Increase contact with people outside of immediate family.
Learn to drive a car.
Some sort of boy-girl interaction? (Possibly best left until after high school. Maybe best left until middle age.)
Publish paper comparing teenagers and chicken peer groups.
Read entire Lord of the Rings series.
In this, her diary, the motley assortment of adults who rule her world all come under her cold, critical gaze, and her opinions on their hypocrisies and tragic fashion sense are hilarious. The fact that her teachers, counsellors, and parents are just as neurotic and eccentric as Alice is, isn’t helping her in her quest for happiness, or at least social invisibility. And living in the small B.C. town of Smithers makes everything tougher, from avoiding the head-banger girl who wants to beat her up to finding a vaguely competent hair stylist. As the story progresses Alice finally receives a new, life-changing haircut (in the city), undergoes a thrift store fashion makeover, briefly holds a part-time job in a second-hand bookstore, and has a couple of epic encounters with socially awkward teen boys. In Alice’s quest for cool even her cousin, the wildly out-of-control alcoholic party girl Frank, starts to look like a pretty good role model. The many setbacks Alice endures – from getting beaten up to breaking out in a rash from her makeup – may leave her reeling melodramatically, but she always summons up the courage to face another day. Trailing along with her family to a drum circle, a tropical fish convention, a drunken community trail ride, and an even drunker Princess Diana memorial, in the end Alice’s greatest find isn’t the maybe-boyfriend, it’s the new best friend who shares her weary worldview. In the end Alice’s biggest problem is nothing more than loneliness.

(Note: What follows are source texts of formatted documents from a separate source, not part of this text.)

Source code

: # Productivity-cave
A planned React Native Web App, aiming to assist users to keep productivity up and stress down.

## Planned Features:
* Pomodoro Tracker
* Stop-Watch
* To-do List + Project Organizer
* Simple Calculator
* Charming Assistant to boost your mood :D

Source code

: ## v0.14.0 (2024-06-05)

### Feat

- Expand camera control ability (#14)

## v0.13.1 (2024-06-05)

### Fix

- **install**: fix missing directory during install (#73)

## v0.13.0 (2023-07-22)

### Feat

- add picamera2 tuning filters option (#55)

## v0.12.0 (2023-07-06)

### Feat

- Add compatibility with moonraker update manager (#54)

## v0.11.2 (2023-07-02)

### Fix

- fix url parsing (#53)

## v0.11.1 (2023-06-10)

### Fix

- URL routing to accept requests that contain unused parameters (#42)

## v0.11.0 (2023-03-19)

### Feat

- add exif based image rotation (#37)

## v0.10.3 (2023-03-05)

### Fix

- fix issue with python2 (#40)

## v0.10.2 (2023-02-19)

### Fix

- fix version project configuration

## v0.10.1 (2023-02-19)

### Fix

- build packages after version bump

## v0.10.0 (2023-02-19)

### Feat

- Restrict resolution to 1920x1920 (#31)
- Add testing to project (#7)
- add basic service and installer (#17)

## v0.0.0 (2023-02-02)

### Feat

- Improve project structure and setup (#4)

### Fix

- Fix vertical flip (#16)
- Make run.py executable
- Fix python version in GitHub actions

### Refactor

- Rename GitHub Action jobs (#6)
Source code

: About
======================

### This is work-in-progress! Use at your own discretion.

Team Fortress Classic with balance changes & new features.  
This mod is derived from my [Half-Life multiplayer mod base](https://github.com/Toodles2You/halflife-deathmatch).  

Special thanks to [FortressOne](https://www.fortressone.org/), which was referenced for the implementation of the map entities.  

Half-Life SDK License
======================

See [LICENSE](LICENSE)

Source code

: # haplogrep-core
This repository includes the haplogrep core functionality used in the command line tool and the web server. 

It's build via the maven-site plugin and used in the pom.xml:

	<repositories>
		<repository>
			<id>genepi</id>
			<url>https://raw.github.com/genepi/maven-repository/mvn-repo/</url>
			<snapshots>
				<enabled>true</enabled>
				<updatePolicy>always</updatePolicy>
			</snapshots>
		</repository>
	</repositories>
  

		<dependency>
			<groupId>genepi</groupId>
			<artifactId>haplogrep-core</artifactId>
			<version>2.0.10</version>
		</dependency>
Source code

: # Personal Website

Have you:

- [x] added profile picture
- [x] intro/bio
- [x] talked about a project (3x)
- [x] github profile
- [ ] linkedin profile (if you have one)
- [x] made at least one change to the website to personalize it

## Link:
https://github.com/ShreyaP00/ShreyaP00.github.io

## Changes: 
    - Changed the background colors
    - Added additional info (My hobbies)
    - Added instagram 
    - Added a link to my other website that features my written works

The author describes this novel as an “homage to oddballs”, and Alice fits that bill perfectly. (Nearly every character in the book fits the bill.) Alice’s narrative voice is flawlessly written – blissfully unaware of her own shortcomings, she always feels hard done by. (The unwitting revelations about her own character reminded me of the brilliant diaries of Adrian Mole by British writer Sue Townsend.) I was amused to see several negative Goodreads reviews of this book by adult readers who found Alice just too annoying. I think they’re missing the point, and the joke. She’s simply exhibiting the classic teenage mixture of blustering arrogance and crippling insecurity. This book has a lot to say about self-absorbed youth, but also about the adults who boss teens around when their own lives are a mess.
This novel will connect best with young readers who have some experience with home schooling and those who live “alternative lifestyles”:
My parents didn’t send me to kindergarten, because they said they didn’t feel ready yet. But then my brother, MacGregor, was born, and they had to spread around their urge to overprotect. So off I went for the first day of first grade, where I quickly discovered that everyone else had bonded and figured out the rules the year before. My next discovery was that kids don’t like other kids who think they are hobbits, especially kids who break into song and dance without any warning. In fact, as it turned out, there is probably no worse thing to be in first grade than a newcomer who thinks she’s a hobbit.
Parenting Rule No. 1: Don’t sent your kids to school dressed like characters from a fantasy book unless that kid has a lot of friends who also dress like fantasy characters.
But really, any teen who feels like an outsider will know what Alice is talking about.
This classic Canadian YA novel was made into a TV series in 2006.